La voz de la señora Cruz iba desgranando recuerdos. Darby se sintió transportada a las noches que pasó en casa de Melanie, a las vacaciones de verano compartidas en Cabo Cod. La mujer que hablaba ahora con ella era la misma que siempre se aseguraba de ponerle suficiente crema protectora porque Darby tenía la piel muy blanca.
Pero esa mujer había desaparecido. La que tenía delante era sólo una sombra. La amabilidad se había borrado de sus ojos. Su expresión era la misma que Darby había visto en incontables víctimas, una expresión de miedo, de perplejidad, ante el hecho de que tus seres queridos pudieran ser arrancados de tu lado sin que tuvieras ninguna culpa.
—Eduqué a Mel para que fuera demasiado confiada. Para que buscara lo bueno de cada persona. Me culpo por ello. Intentas criar bien a tus hijos y a veces… A veces simplemente no importa. A veces Dios ha concebido su propio plan, y tú nunca llegas a entenderlo, no importa lo mucho que lo intentes, no importa lo mucho que reces. No paro de repetirme que no importa porque nada puede curar esta clase de herida.
Darby había imaginado este momento cientos de veces, había ensayado mentalmente las palabras que diría y la reacción de Helena Cruz. Ver el dolor en su rostro, oír la suplicante desesperación en su voz, hizo que Darby recordara todas aquellas cartas que había escrito cuando era más joven, en la etapa de su vida en que creía que si era capaz de poner en palabras sus sentimientos de culpabilidad conseguiría construir un puente que uniera su dolor común, y, como mínimo, llegar a un posible entendimiento.
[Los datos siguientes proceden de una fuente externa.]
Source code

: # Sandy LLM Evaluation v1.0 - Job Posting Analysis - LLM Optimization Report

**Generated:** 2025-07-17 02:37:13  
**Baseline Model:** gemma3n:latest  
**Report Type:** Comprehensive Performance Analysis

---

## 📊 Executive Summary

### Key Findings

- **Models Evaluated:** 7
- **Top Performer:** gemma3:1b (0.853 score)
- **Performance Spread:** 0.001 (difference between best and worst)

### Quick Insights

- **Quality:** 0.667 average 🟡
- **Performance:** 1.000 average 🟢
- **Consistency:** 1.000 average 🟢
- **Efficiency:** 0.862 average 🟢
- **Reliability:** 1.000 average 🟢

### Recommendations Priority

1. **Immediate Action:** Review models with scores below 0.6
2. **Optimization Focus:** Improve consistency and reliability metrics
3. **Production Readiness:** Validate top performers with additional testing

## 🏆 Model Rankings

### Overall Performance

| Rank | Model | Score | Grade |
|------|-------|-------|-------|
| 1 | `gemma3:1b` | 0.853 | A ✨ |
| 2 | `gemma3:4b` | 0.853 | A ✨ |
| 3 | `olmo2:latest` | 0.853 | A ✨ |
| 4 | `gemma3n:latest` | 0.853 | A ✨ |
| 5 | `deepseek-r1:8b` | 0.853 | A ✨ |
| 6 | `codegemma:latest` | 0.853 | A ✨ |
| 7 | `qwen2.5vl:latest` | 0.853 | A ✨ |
Había roto todas esas cartas. Helena Cruz sólo quería que le devolvieran a su hija. Y ahora, después de veinticuatro años de espera, no estaba más cerca de conseguirlo.
—No sé dónde está Melanie —dijo Darby—. Si así fuera, se lo diría.
—Dime que no sufrió. Al menos dame eso.
Darby intentó pensar en una respuesta adecuada. No importaba. Helena Cruz dio media vuelta y se marchó.